Très beau texte d’Urs von Balthasar, cité par X. Léon-Dufour p. 913. Disponibilité à l’événement. Tenir son rôle jusqu’au bout. Mais rôle qui a son sens [manque une fin de phrase en bas de page]. En ce sens on peut reprendre Mt 20,28 [et] Mc 10,45. Le Fils de l’Homme est venu… donner sa vie en rédemption de la multitude (lytron anti pollôn). Quoi qu’il en soit de la concession à l’idéologie de la substitution victimaire [noté dans la marge : le sacré et la violence]. Le court-circuit : donner sa vie [pour la] multitude se suffit, sans nécessairement passer par résurrection matérielle, corporelle. La Croix-Pentecôte en court-circuit. Délaissement de l’un, libération de beaucoup → institution eucharistique.
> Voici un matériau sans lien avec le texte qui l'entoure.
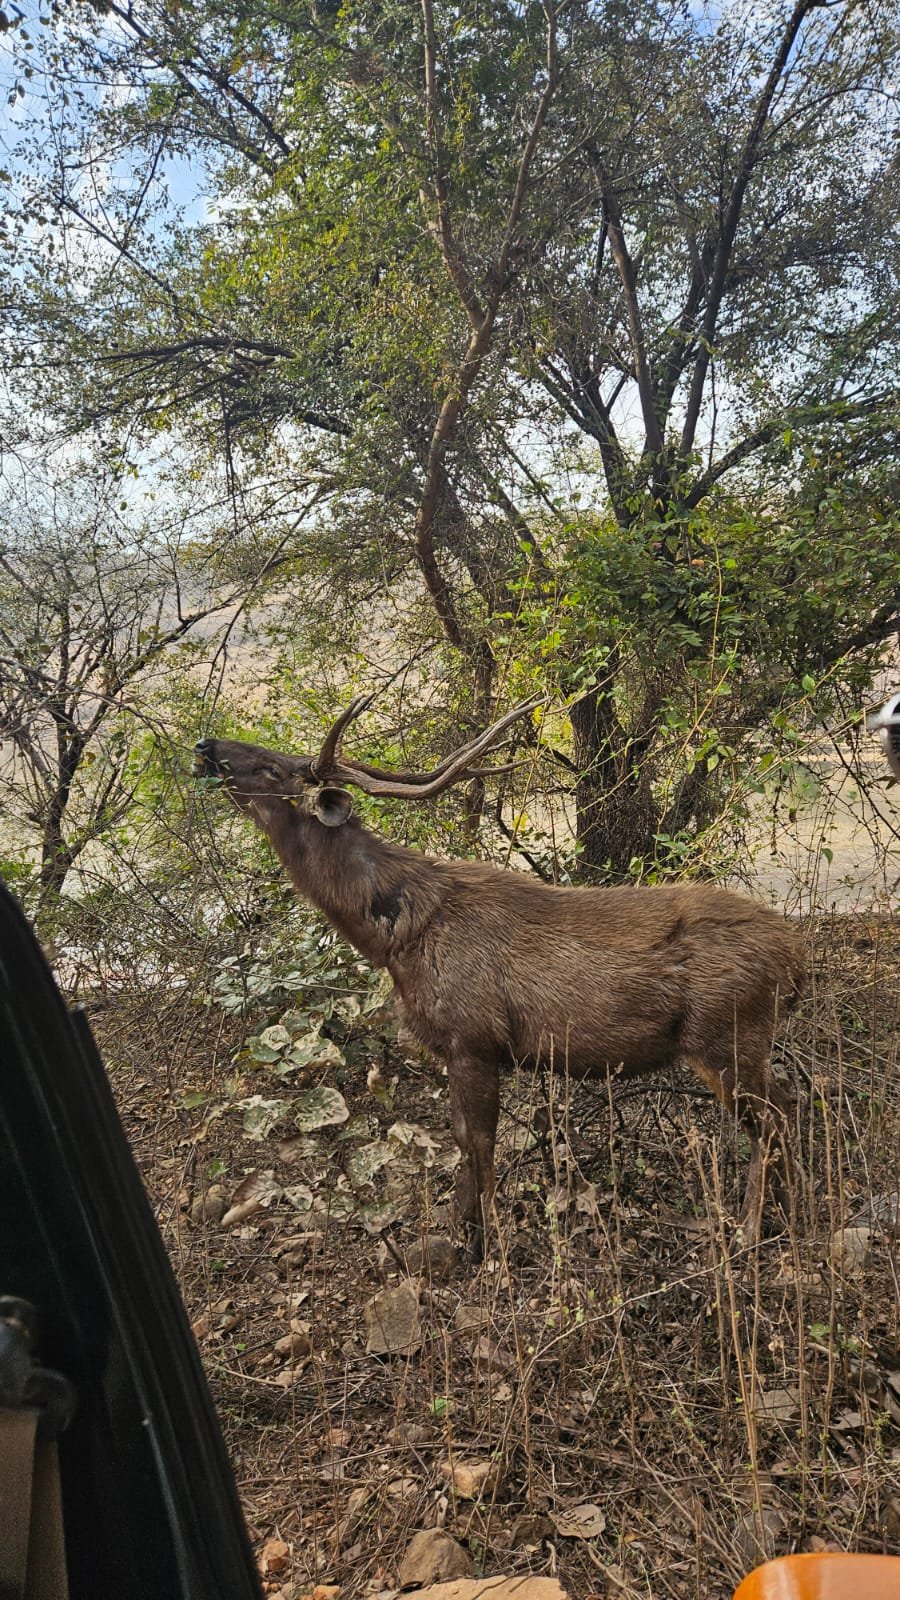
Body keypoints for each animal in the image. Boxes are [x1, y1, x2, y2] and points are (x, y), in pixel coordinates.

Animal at [194, 696, 805, 1255]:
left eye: (273, 769)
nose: (206, 747)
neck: (396, 938)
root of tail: (797, 960)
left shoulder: (475, 1037)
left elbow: (481, 1142)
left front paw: (487, 1249)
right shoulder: (454, 1047)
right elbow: (462, 1139)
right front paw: (455, 1230)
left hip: (726, 1034)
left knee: (774, 1117)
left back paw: (749, 1232)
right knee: (789, 1104)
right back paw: (788, 1211)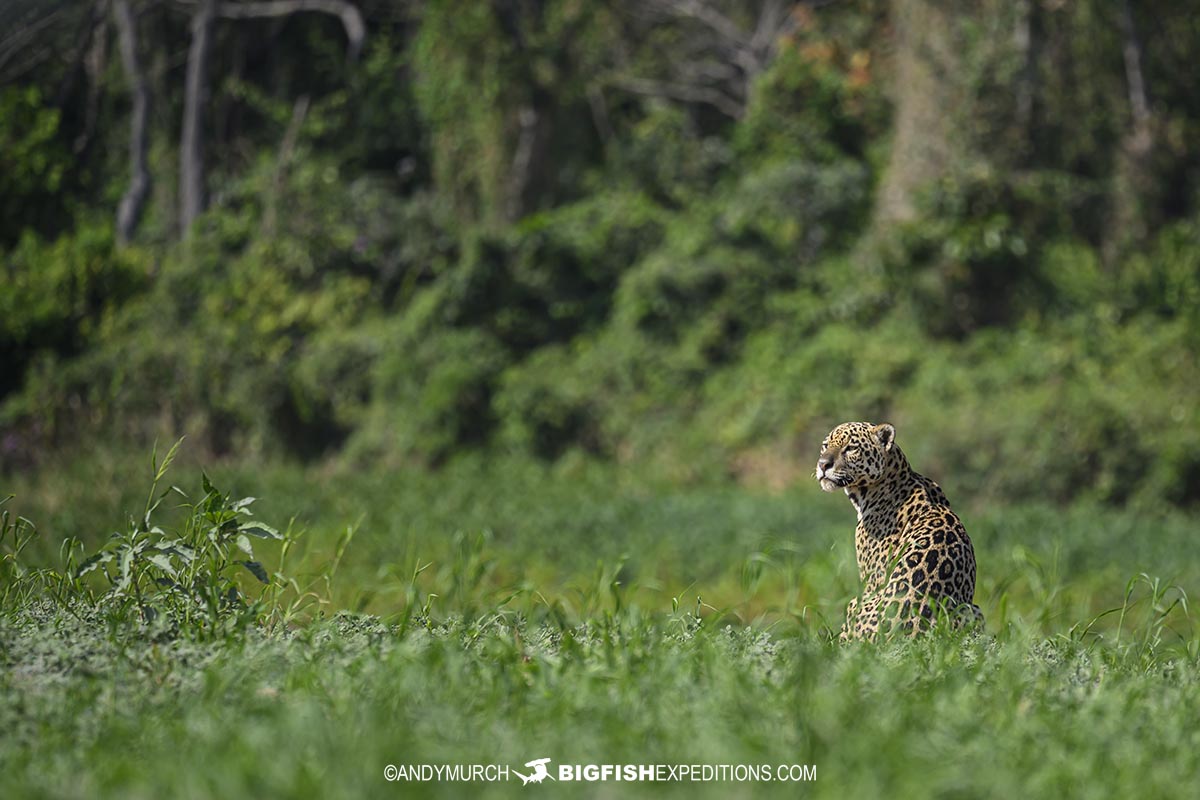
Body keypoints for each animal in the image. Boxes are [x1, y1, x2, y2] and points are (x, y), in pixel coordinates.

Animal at [816, 421, 982, 641]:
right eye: (825, 446)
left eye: (850, 448)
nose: (823, 464)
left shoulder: (871, 582)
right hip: (974, 610)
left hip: (855, 604)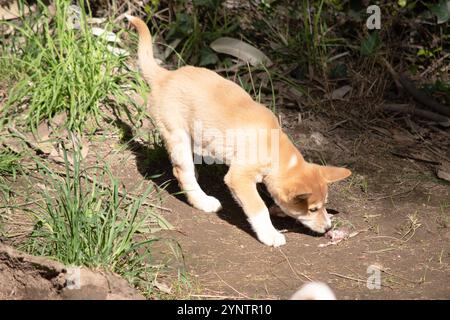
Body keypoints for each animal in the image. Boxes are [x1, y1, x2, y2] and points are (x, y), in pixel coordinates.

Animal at [125, 16, 352, 248]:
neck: (274, 147)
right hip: (177, 135)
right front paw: (270, 234)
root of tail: (165, 76)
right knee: (182, 171)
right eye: (313, 209)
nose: (328, 228)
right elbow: (259, 208)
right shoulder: (239, 177)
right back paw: (202, 200)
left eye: (324, 205)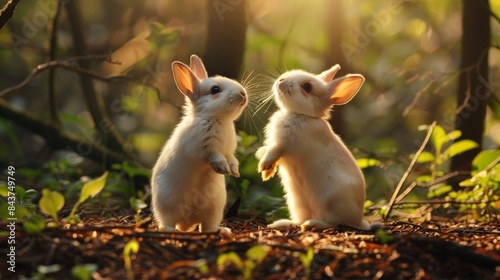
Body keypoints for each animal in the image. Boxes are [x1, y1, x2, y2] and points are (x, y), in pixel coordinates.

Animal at [150, 54, 248, 232]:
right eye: (215, 90)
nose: (243, 94)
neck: (217, 118)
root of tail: (186, 222)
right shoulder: (205, 149)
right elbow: (215, 157)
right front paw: (223, 168)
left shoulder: (229, 151)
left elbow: (231, 159)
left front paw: (234, 171)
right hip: (166, 205)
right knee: (167, 222)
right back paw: (170, 230)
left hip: (213, 208)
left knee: (206, 227)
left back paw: (221, 230)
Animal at [256, 64, 380, 231]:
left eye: (307, 87)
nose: (281, 80)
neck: (301, 114)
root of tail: (359, 221)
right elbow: (270, 154)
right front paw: (265, 168)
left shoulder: (284, 144)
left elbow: (274, 152)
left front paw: (263, 166)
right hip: (296, 203)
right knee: (300, 220)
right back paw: (281, 223)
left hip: (331, 203)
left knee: (334, 223)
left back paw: (312, 224)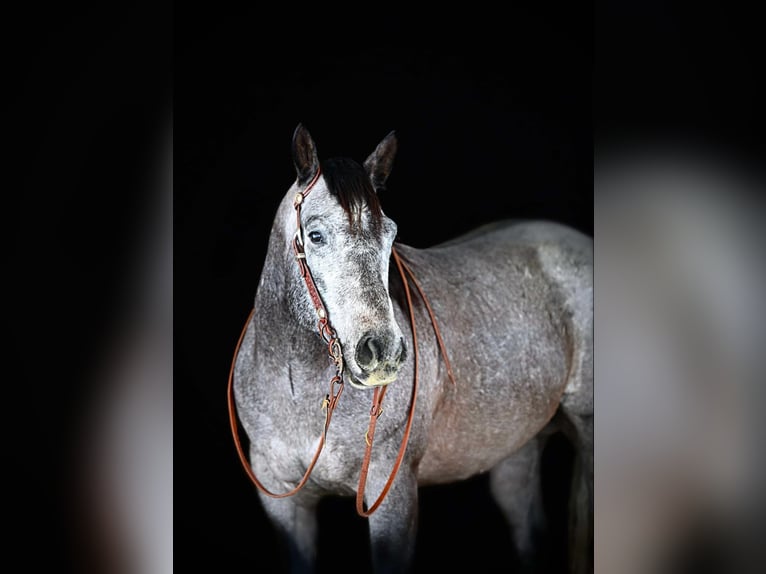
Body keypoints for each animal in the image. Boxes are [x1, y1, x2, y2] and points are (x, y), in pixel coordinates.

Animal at [228, 126, 592, 574]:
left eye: (390, 234)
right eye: (315, 235)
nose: (380, 350)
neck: (297, 388)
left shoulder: (392, 494)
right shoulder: (283, 502)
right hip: (519, 449)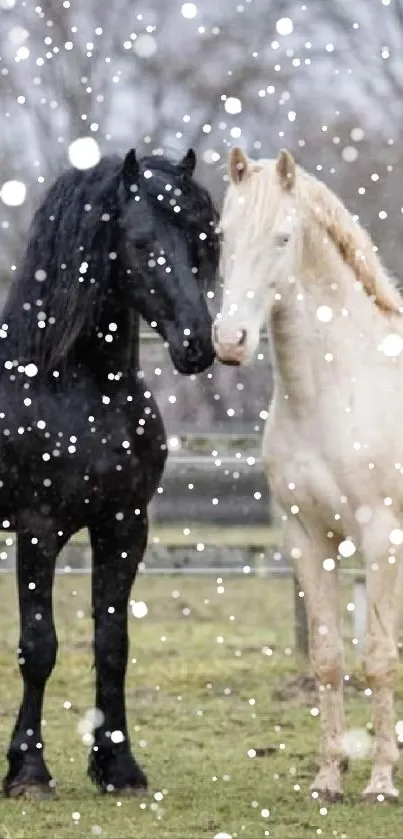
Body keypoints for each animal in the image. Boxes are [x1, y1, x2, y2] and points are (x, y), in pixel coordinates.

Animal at [0, 148, 218, 796]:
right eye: (142, 242)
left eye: (202, 239)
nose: (198, 345)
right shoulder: (38, 528)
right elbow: (38, 646)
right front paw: (29, 770)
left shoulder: (124, 525)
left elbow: (113, 642)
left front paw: (118, 766)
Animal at [215, 148, 403, 804]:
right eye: (222, 235)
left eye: (283, 236)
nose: (230, 340)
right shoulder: (307, 537)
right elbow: (326, 655)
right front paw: (328, 778)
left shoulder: (381, 538)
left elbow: (379, 656)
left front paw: (380, 782)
Ceci est mon sang versé pour la multitude. Sang sacrifice sanglant. Sang = vie. X. Léon-Dufour est ici fort : « La rédemption n’est pas un terme sacrificiel. » Contre-interprétation sacrificielle de mort violente annoncée. Libère le champ par la pure pensée du don de la vie pour. Au reste, alors que le paradoxe (plus haut) est répété cinq ou six fois, un seul texte de Mc et Mt, et pas Lc, recourt au langage sacrificiel de rédemption.
La marque de Jésus se suffit : « je suis au milieu de vous à la place de celui qui sert » (Lc 22,27). L’inverse de la domination politique : Mc 10,42-45 ; Lc 22,25-27. X. Léon-Dufour a raison d’oser dire que Mc 10,45 : « donner sa vie en rédemption pour la multitude » est un ajout, que le contexte [est] le service.
Le service seul, lié au don de la vie, à la fois destin et obéissance.
J’y vois pour ma part le lien Croix-Pentecôte sur lequel je reviendrai dans ma critique des récits de résurrection physique. La mort sans survie prend sens dans le don-service qui engendre une communauté.
Le Fils de l’Homme est venu non pour être servi mais pour servir. Le lien mort-survie dans l’autre est noué dans le service pour… associé au don de la vie.
Lien entre service et repas. La Cène joint le mourir (de soi) [et] le service (de l’autre) dans le partage du repas qui joint l’homme de la mort à la multitude des survivants réunis en ecclésia.
Il est remarquable que Jésus lui-même n’a pas théorisé ce rapport et n’a jamais dit qui il était. Il ne l’a peut-être pas su ; il l’avait vécu dans le geste eucharistique qui joint l’imminence de la mort et son au-delà communautaire.
Lire X. Léon-Dufour p. 96-100 (insistance sur Hb4, sur souffrance de Jésus). Jn : passage à la gloire. Mais aucune perspective sacrificielle.